Rien n’empêche, à l’occasion d’une campagne électorale, de faire réagir ce qu’on appelle la « société civile » lorsque les propos d’un candidat interpellent (positivement ou non) telle ou telle catégorie de la population. Encore faut-il savoir au nom de qui, et si besoin au nom de quels intérêts, s’expriment ceux qui réagissent.
Dans l’émission qu’il anime, Alain Passerel a donc généreusement donné la parole à Morgan Marietti, qui s’exprimait en qualité de dirigeant de l’Association nationale des apprentis de France (Anaf), créée il y a à peine plus d’un an (en novembre 2010). De Marietti, les auditeurs de France Inter ne sauront que ce que veut bien leur en dire Passerel : « 25 ans environ » (sic), « titulaire d’un master de marketing et production de services et actuellement en apprentissage à la SNCF ».
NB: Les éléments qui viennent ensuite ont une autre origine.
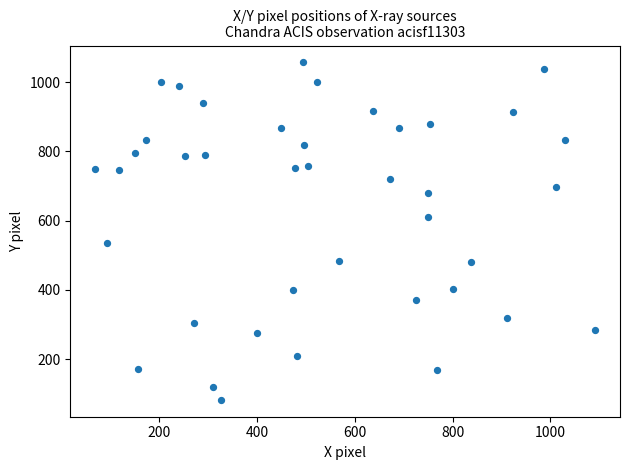

What is the range of Y values (max minus min)?

974.9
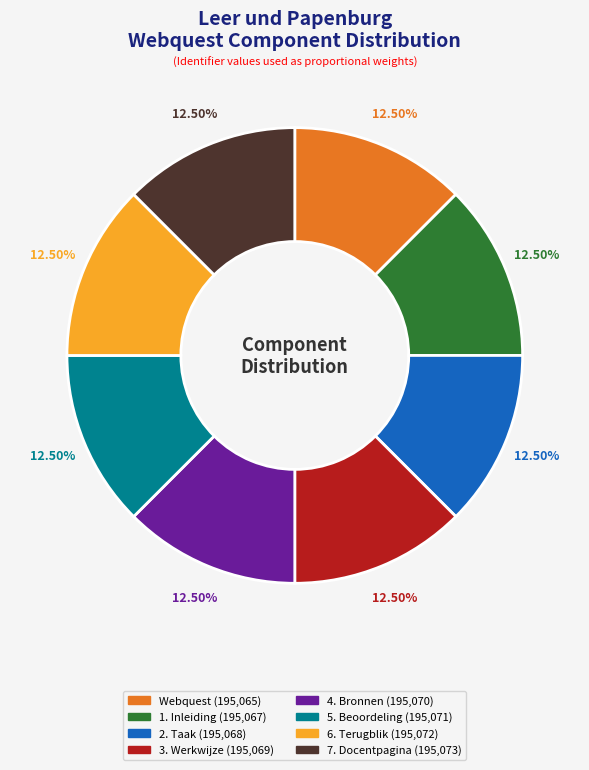

Combined, do 5. Beoordeling and 3. Werkwijze account for over 50%?

No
Or il suffit de quelques clics pour découvrir ceci (sur une page mise en cache d’un blog qui se déclare en vacances).
Avec ce complément :
Que le jeune homme soit membre de l’UMP et mette ses talents en matière de communication au service des Jeunes Populaires ne regarde sans doute pas les auditeurs de France Inter. En tous cas, Passerel n’en a rien dit alors qu’il suffit, en deux clics de souris, d’interroger le plus connu des moteurs de recherche pour obtenir l’information.
Marietti, au micro de Sonia Bourhan, a donc réagi aux déclarations de Mélenchon, dont « les propos répétés sur l’apprentissage offusquent des intéressés », nous prévient Passerel en lançant son sujet. Des intéressés, oui, mais lesquels ? Et combien sont-ils, les intéressés représentés par Marietti ?
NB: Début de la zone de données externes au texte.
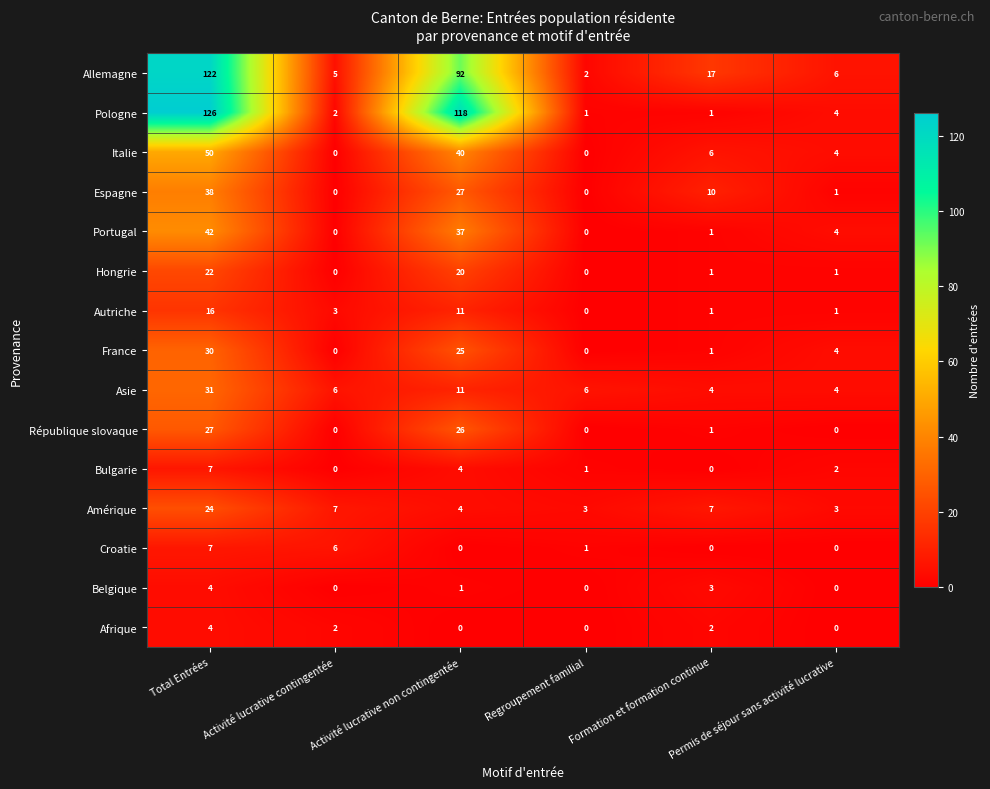

Which series has the largest range (max minus min)?

Pologne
D’après le jeune homme, « l’Anaf touche 500 personnes ». On ne peut formellement dire qu’il s’agit d’adhérents puisque d’après Marietti, que nous avons interrogé par téléphone, l’association ne fait pas payer de cotisations. L’intéressé nous a également affirmé que son association était pluraliste et qu’il avait réagi sur France Inter parce que des apprentis et (souligné par nos soins) des professeurs s’étaient sentis insultés par Mélenchon.
Nous avons écouté les propos tenus par Mélenchon, rappelés par Passerel d’une façon qui semble fort peu distanciée.
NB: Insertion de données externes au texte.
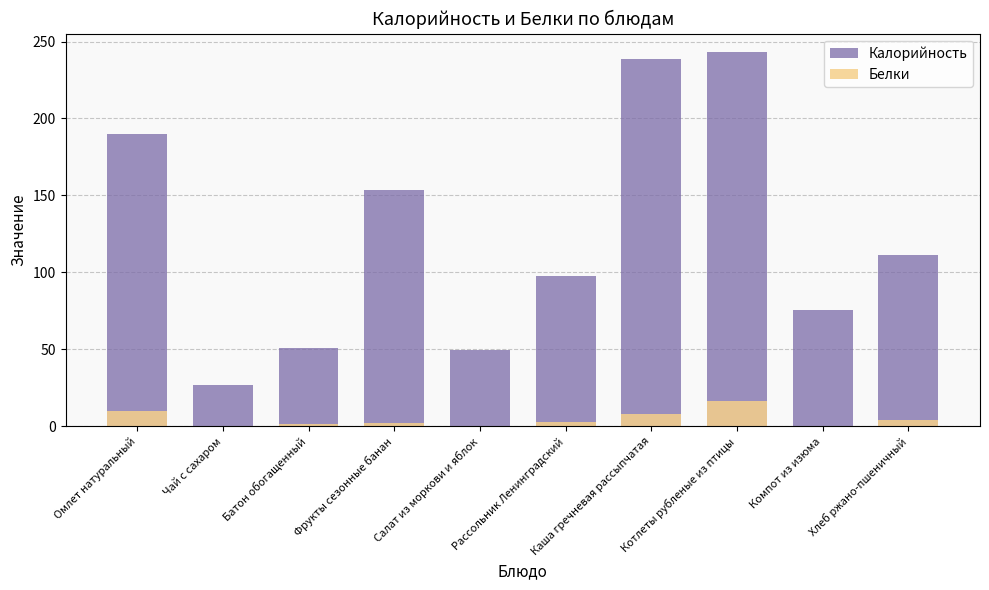

Read the Калорийность value at Компот из изюма.

75.8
Alain Passerel : « Le candidat du Front de gauche à la présidentielle, dit l’Association nationale des apprentis de France, contribue à amplifier la mauvaise image de l’apprentissage, laissant entendre que la plupart étaient forcés d’y entrer. Écoutez par exemple ce qu’il disait à ce sujet sur France Inter le 29 janvier dernier ».
Nous aussi, écoutons France Inter, mais du 6 février :
Voici donc ce que disait exactement Mélenchon en janvier : « Sous couleur de développement de l’apprentissage, on va pousser massivement les enfants du peuple hors de l’école pour les pousser dans des usines. Et le chef de l’État fait faussement mine de s’étonner que les entreprises ne prennent pas plus d’apprentis. Il lui reste à savoir qu’une usine n’est pas une école. »
Sans vouloir d’aucune façon participer à la polémique, il paraît difficile d’affirmer que Mélenchon, en reprochant au président de la République de vouloir lutter contre le chômage en développant l’apprentissage, insulte les apprentis. Mélenchon s’est exprimé à de nombreuses reprises sur la question de l’apprentissage, en réaction aux propos du président de la République sans que l’on trouve nulle trace d’insultes à l’égard des apprentis. [1]. C’est assez dire l’incongruité des propos du militant de l’UMP [2].
C’est pourquoi l’on peut se demander ce qui justifiait d’inviter, pour répondre à des insultes imaginaires, un représentant d’une toute jeune association d’apprentis qui n’est rien moins qu’un militant actif du parti soutenant le président de la République, auquel Mélenchon s’oppose.
Ce type d’omission ne peut que nous rappeler cette pratique journalistique courante qui consiste à ne préciser, à propos d’« experts » économiques, que leurs responsabilités académiques, en omettant leur présence récurrente dans les conseils d’administration de grandes entreprises [3].